§ **REQUEST**: Retype the entries below. Start at the line that contains "latitude: -37.2022", include that line, and continue through the last line of the entries without changing anything.

start

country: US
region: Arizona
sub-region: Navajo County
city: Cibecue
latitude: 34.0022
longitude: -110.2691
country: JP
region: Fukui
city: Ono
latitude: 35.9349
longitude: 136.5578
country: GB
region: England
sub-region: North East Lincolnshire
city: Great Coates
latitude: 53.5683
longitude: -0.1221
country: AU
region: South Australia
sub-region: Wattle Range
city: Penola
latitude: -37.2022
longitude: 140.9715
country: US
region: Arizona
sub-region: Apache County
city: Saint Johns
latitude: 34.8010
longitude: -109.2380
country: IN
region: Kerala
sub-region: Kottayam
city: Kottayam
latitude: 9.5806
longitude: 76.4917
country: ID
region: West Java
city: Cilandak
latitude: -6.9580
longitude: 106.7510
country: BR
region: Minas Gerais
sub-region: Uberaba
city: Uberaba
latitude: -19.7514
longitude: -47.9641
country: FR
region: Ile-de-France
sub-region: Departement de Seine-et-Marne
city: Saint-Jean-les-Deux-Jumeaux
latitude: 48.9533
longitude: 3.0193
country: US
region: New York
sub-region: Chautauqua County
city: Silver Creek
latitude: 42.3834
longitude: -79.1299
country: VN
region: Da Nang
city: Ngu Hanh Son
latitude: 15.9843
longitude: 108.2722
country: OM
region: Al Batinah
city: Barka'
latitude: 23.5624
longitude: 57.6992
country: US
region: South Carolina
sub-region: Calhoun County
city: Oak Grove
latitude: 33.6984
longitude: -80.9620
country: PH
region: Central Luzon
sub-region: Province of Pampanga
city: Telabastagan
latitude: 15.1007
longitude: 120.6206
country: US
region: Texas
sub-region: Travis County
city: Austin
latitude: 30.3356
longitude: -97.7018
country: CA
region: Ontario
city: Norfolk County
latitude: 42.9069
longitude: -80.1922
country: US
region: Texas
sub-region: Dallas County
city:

end

§ **REPLY TO THE EXERCISE**:
latitude: -37.2022
longitude: 140.9715
country: US
region: Arizona
sub-region: Apache County
city: Saint Johns
latitude: 34.8010
longitude: -109.2380
country: IN
region: Kerala
sub-region: Kottayam
city: Kottayam
latitude: 9.5806
longitude: 76.4917
country: ID
region: West Java
city: Cilandak
latitude: -6.9580
longitude: 106.7510
country: BR
region: Minas Gerais
sub-region: Uberaba
city: Uberaba
latitude: -19.7514
longitude: -47.9641
country: FR
region: Ile-de-France
sub-region: Departement de Seine-et-Marne
city: Saint-Jean-les-Deux-Jumeaux
latitude: 48.9533
longitude: 3.0193
country: US
region: New York
sub-region: Chautauqua County
city: Silver Creek
latitude: 42.3834
longitude: -79.1299
country: VN
region: Da Nang
city: Ngu Hanh Son
latitude: 15.9843
longitude: 108.2722
country: OM
region: Al Batinah
city: Barka'
latitude: 23.5624
longitude: 57.6992
country: US
region: South Carolina
sub-region: Calhoun County
city: Oak Grove
latitude: 33.6984
longitude: -80.9620
country: PH
region: Central Luzon
sub-region: Province of Pampanga
city: Telabastagan
latitude: 15.1007
longitude: 120.6206
country: US
region: Texas
sub-region: Travis County
city: Austin
latitude: 30.3356
longitude: -97.7018
country: CA
region: Ontario
city: Norfolk County
latitude: 42.9069
longitude: -80.1922
country: US
region: Texas
sub-region: Dallas County
city:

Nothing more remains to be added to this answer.